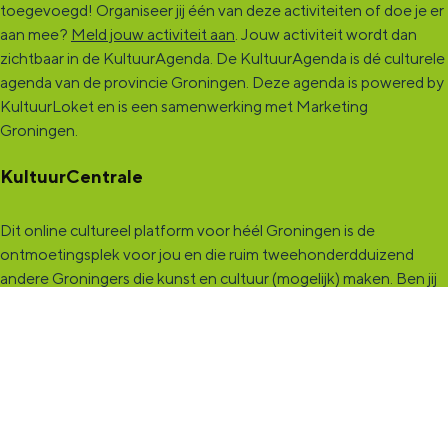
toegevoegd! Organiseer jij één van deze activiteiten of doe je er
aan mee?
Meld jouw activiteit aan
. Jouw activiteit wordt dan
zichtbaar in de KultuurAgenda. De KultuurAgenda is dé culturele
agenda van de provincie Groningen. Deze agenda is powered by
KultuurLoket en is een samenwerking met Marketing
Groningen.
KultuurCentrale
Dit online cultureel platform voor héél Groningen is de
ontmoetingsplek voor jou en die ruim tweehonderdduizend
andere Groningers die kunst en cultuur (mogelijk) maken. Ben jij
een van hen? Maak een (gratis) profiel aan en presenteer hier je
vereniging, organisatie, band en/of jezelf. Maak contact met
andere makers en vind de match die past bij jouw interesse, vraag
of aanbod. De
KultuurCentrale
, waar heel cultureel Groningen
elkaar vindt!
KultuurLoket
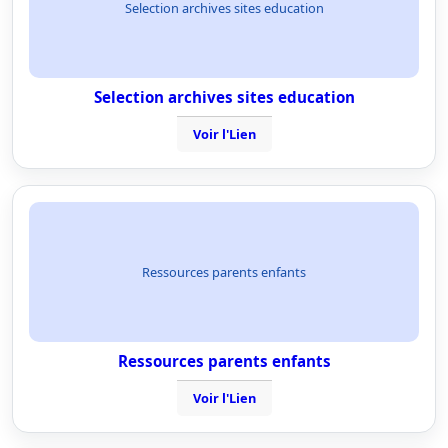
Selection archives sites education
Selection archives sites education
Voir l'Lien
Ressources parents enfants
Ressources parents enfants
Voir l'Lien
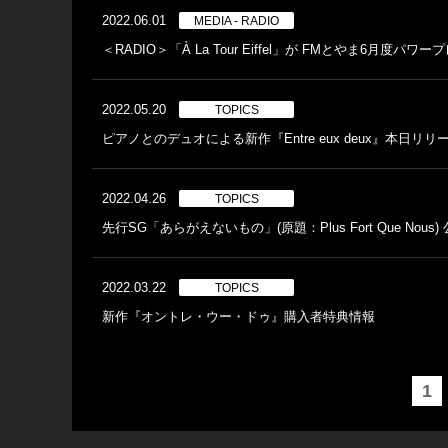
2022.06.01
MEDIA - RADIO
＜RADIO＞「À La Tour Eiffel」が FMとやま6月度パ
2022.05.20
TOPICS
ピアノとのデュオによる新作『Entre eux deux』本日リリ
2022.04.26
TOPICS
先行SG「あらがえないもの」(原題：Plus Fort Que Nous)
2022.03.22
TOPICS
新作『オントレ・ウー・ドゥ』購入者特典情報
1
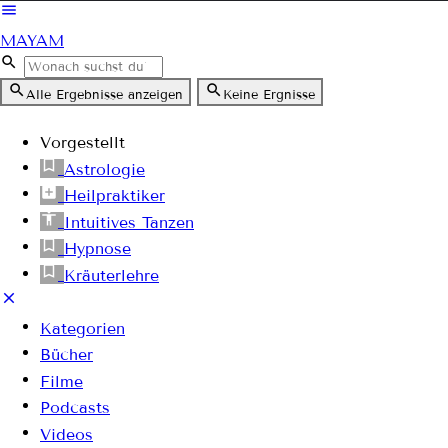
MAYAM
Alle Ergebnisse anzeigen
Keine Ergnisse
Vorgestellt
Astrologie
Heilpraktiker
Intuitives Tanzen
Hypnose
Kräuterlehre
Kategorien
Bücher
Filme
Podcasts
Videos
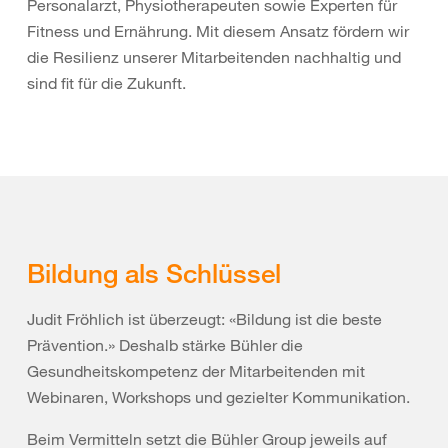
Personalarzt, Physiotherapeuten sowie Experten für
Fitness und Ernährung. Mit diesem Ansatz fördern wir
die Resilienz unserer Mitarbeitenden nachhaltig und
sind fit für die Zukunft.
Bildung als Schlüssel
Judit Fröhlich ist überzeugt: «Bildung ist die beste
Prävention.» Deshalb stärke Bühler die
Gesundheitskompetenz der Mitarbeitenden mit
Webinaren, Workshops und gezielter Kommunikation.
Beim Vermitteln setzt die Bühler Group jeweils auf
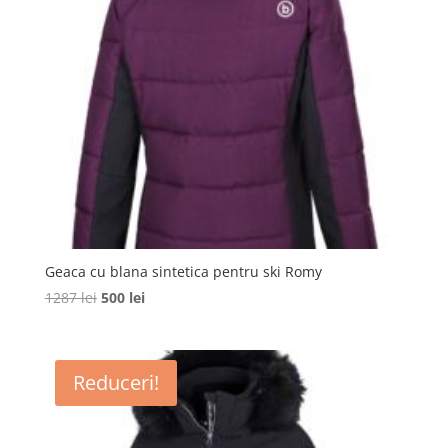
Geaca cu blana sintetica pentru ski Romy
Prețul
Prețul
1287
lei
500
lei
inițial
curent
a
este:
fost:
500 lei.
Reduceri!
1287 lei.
——
◆ **Goal of the exercise**
Except for pictures, copy the records above exactly.

◆ **Exercise output**
toegevoegd! Organiseer jij één van deze activiteiten of doe je er
aan mee?
Meld jouw activiteit aan
. Jouw activiteit wordt dan
zichtbaar in de KultuurAgenda. De KultuurAgenda is dé culturele
agenda van de provincie Groningen. Deze agenda is powered by
KultuurLoket en is een samenwerking met Marketing
Groningen.
KultuurCentrale
Dit online cultureel platform voor héél Groningen is de
ontmoetingsplek voor jou en die ruim tweehonderdduizend
andere Groningers die kunst en cultuur (mogelijk) maken. Ben jij
een van hen? Maak een (gratis) profiel aan en presenteer hier je
vereniging, organisatie, band en/of jezelf. Maak contact met
andere makers en vind de match die past bij jouw interesse, vraag
of aanbod. De
KultuurCentrale
, waar heel cultureel Groningen
elkaar vindt!
KultuurLoket
Selection archives sites education
Selection archives sites education
Voir l'Lien
Ressources parents enfants
Ressources parents enfants
Voir l'Lien
2022.06.01
MEDIA - RADIO
＜RADIO＞「À La Tour Eiffel」が FMとやま6月度パ
2022.05.20
TOPICS
ピアノとのデュオによる新作『Entre eux deux』本日リリ
2022.04.26
TOPICS
先行SG「あらがえないもの」(原題：Plus Fort Que Nous)
2022.03.22
TOPICS
新作『オントレ・ウー・ドゥ』購入者特典情報
1
MAYAM
Alle Ergebnisse anzeigen
Keine Ergnisse
Vorgestellt
Astrologie
Heilpraktiker
Intuitives Tanzen
Hypnose
Kräuterlehre
Kategorien
Bücher
Filme
Podcasts
Videos
Personalarzt, Physiotherapeuten sowie Experten für
Fitness und Ernährung. Mit diesem Ansatz fördern wir
die Resilienz unserer Mitarbeitenden nachhaltig und
sind fit für die Zukunft.
Bildung als Schlüssel
Judit Fröhlich ist überzeugt: «Bildung ist die beste
Prävention.» Deshalb stärke Bühler die
Gesundheitskompetenz der Mitarbeitenden mit
Webinaren, Workshops und gezielter Kommunikation.
Beim Vermitteln setzt die Bühler Group jeweils auf
Geaca cu blana sintetica pentru ski Romy
Prețul
Prețul
1287
lei
500
lei
inițial
curent
a
este:
fost:
500 lei.
Reduceri!
1287 lei.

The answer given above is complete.